Sunday, March 4, 2018

Declining Parents and the Breakup of Families

Yesterday was a gorgeous Miami day, as the remnants of a nasty Nor'easter made their way South, and left us with cooler temperatures and low humidity.  Still, I was called indoors at noon, to Shula's, where I met a very old friend who I converted to a Canes fan.  We sat at the bar and watched our boys win again.

On the one hand, I was happy, but as things turned out later, I was bummed.  I bought tickets to the ACC tourney in Brooklyn, and was sure the Canes would play the first three days.  Their success has given them a double bye, so I won't get to see them before I leave for home Thursday night.  Still, I have plans to meet Dr. Barry and his family -- Barry made the same strategic mistake -- and now there will be TWO dinners with D2.  Once again, my sports prognostication fell short.

But more significant was a long talk I had with my friend.  He's the oldest of three successful brothers, and his parents are retired and, pursuant to Federal law, living in Boynton Beach.  They're aging, and his father in particular is declining.  And my friend, since he lives in South Florida, is bearing the brunt of the burden of the parents.

He spoke to his brothers, and asked for some financial help.  He got wimpy replies -- kids in private colleges, big mortgages -- we'd LIKE to help you, but...

I told him he needed to call a brothers' meeting, and set things on the table.  If his siblings don't step up to the plate, it will result in the end of their relationship.  It's just the way things go in modern America...

And then last night Wifey and I met long time friends for dinner in the Grove.  Dr. Lew's Mom died last year, and his brother was likewise barely involved in her care.  And then after the Mom died, he became resentful that the lady hadn't left him more money.

Lew was more successful than his brother, but the younger sibling was by no means a loser -- long time federal employee, with a fat pension awaiting his retirement.  But he always resented his brother's doing better, and had the attitude that Lew owed the failing parent more than he did.  The two will likely never speak again.

I always joke that my generation of late Baby Boomers was given a manual for life -- and it talked about getting a college and grad school education, marrying someone who'd make a good life partner, and then raising happy and terrific kids.  The manual left out the part about dealing with declining parents.

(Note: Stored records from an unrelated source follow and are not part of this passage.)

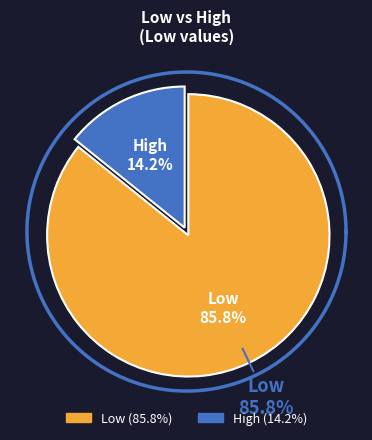

What is the ratio of the value at Low to the value at High?

6.0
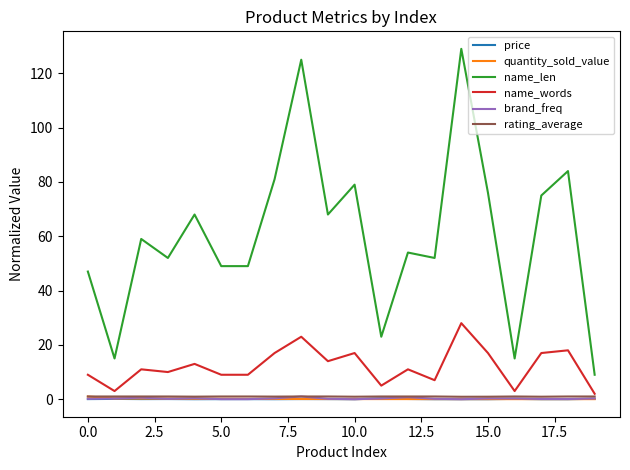

Which series has the widest spread of values?

name_len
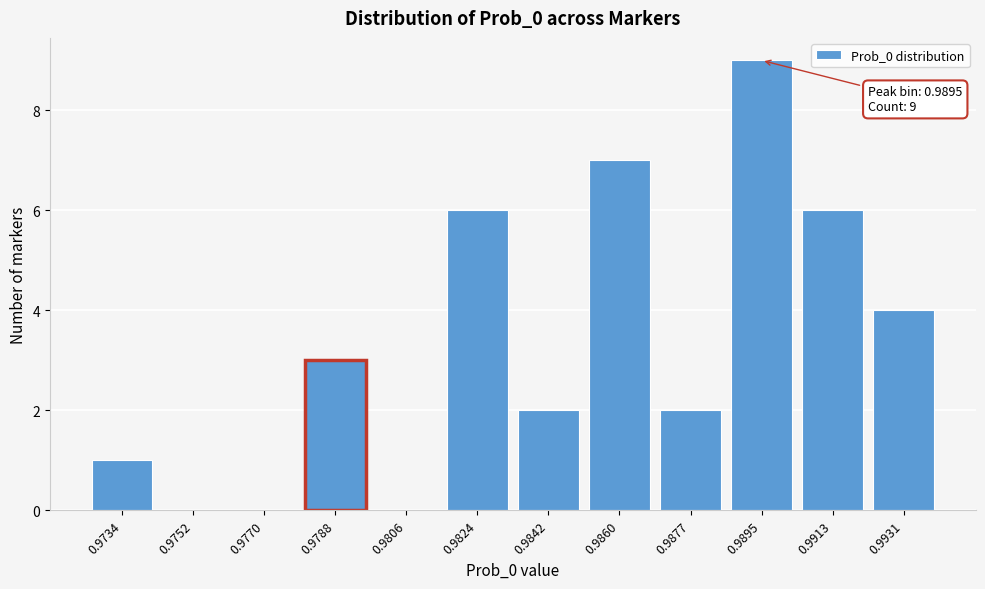

Reading right to left, list all the values displayed in this chart.

0.9931=4	0.9913=6	0.9895=9	0.9877=2	0.9860=7	0.9842=2	0.9824=6	0.9806=0	0.9788=3	0.9770=0	0.9752=0	0.9734=1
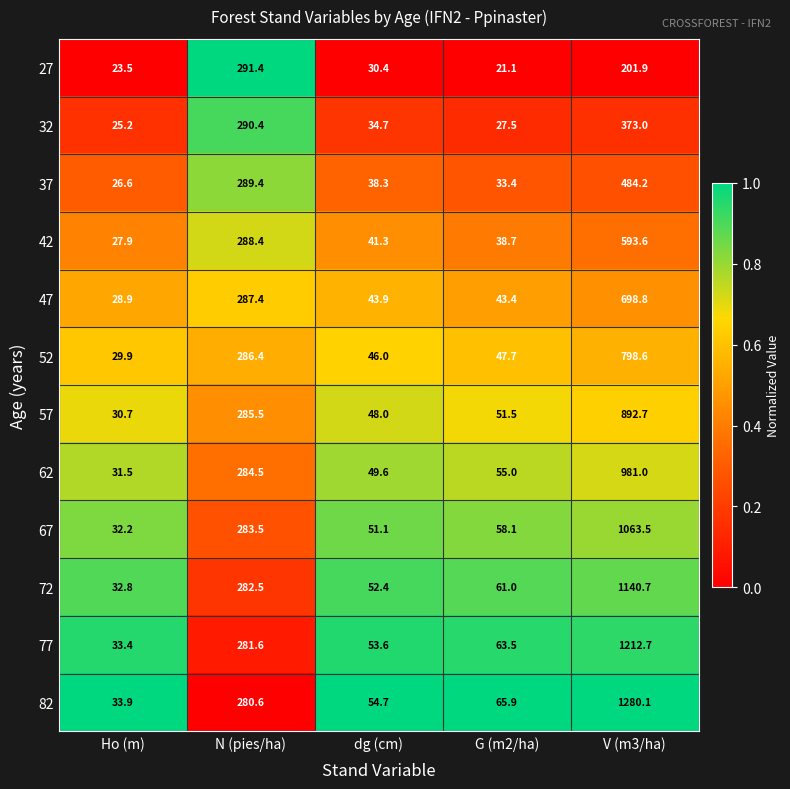

What is the spread (max minus min) of values at N (pies/ha)?

10.8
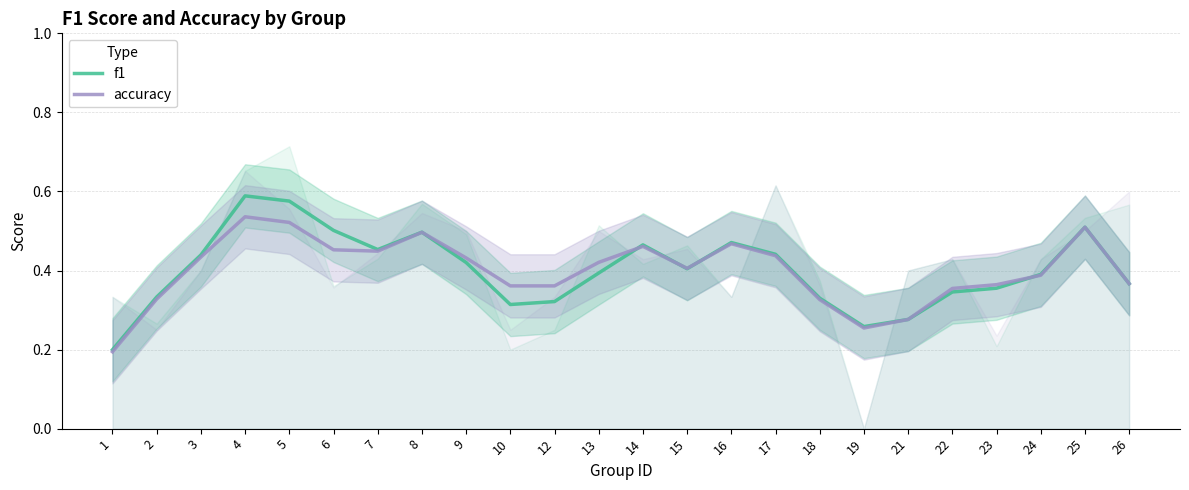

At which label is accuracy closest to 0?

1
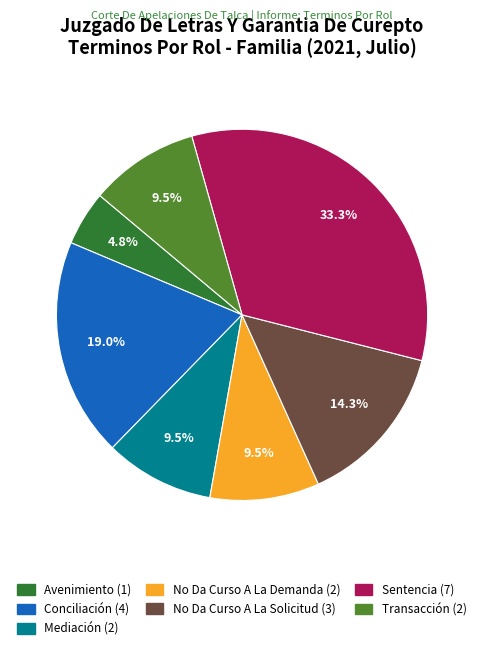

What is the total percentage of Avenimiento (1) and No Da Curso A La Demanda (2)?

14.3%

Many of my friends nonetheless excelled in that area.  Paul was the most devoted son of anyone I know -- and Eric and Barry were (are, in Barry's case) likewise dedicated, loving, and great.  And all of them had siblings who fairly shared the load.

A few months ago, I ran into another friend's younger sister, in town from the Midwest.  She was telling me how she felt bad for her brother, who is local and heavily dealing with his newly widowed mother.  The sister has younger kids, and a full time job.

I asked if I could offer advice.  Yes, she said.  I told her to do whatever she could to share her brother's burden -- take the old lady to her house frequently -- come here for visits whenever possible.  She adores her brother, and they've always been close.  Beware, I warned her -- the decline of their mother can lead to a breakup of their sibling relationship.  I know this too well...

We joked with Lew and his wife last night that of the many things I love about Wifey, the fact that she's an only child is high on the list.  Yes, we had the burden of her father without anyone else, and are still dealing with her Mother, who is 93 and seems like she may well reach 100.  At least there's no sibling anger or resentment -- taking care of parents is a Top 5 Commandment, and Wifey does it well.  It is my duty to assist, and I do so -- she is always amazed I rarely beg off visits to the Palace.  I would rather be many other places, but it's the right thing to do.

Yesterday reinforced the truth that for many, caring for declining parents is something to run away from.